There are more effective ways to address this complex problem. Those on the “wrong side” of the power differential need scripting to defuse the confrontation. For example, a nurse being yelling at by a physician about being paged at 2:00 a.m. regarding “non-urgent orders” could neutralize the situation by calling attention to the behavior, while still allowing an escape route for de-escalation by saying “It sounds like you are having a bad night. Are you yelling at me or simply venting?” Simple lines like these can empower line staff to safely de-escalate these situations and re-train those on the “right side” of the power differential.
Now, a single physician or nurse practicing scripting won’t be able to implement a culture change. It’s up to medical and nursing officers to establish the expectation that physicians and nurses will learn and apply such tools.
Medical staff officers must enlighten clinicians on how a culture of fear leads to more complications and patient harm. Medical errors occur when the safety systems designed to catch an error before it reaches a patient are short-circuited, which is commonplace if physicians give in to the doctor yelling the loudest.

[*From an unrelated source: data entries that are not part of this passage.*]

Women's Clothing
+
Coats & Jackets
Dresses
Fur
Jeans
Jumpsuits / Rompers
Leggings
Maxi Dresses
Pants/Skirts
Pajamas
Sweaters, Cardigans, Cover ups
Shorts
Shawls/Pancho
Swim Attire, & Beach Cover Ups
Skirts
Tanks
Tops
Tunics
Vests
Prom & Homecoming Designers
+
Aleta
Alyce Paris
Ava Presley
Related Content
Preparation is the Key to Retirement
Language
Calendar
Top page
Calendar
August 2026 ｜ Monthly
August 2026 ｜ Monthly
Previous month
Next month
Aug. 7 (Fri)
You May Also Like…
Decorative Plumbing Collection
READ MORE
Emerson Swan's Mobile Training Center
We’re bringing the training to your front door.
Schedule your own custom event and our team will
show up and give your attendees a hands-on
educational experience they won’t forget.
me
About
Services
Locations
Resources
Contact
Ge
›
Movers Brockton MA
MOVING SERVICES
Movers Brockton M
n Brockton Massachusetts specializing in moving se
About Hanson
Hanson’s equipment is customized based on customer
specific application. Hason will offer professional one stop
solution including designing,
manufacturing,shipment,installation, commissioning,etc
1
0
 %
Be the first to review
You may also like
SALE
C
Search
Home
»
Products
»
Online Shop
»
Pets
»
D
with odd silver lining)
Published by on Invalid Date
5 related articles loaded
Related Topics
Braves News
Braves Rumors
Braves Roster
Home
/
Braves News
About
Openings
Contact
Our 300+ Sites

Research from the Vanderbilt Center for Patient and Professional Advocacy in Patient Advocacy Reporting System (PARS) and Co-Worker Observation Reporting System (CORS) databases supports the notion that truly disruptive physicians are the minority and can be identified by staff and patient complaints. It further validates the potentially adverse outcomes and unsafe environment physician bullies perpetuate.
Their research also shows that “what gets measured, matters” as these “disruptive providers” don’t always need to be reported to NPDB. Some physicians simply need to understand that their behavior, though considered acceptable in past generations, needs to change.
With new scripting to manage an increasingly difficult health care environment and clear expectations laid out by medical staff officers, it’s entirely reasonable to expect the same zero tolerance for bullying in health care environments that now exists in our children’s schools.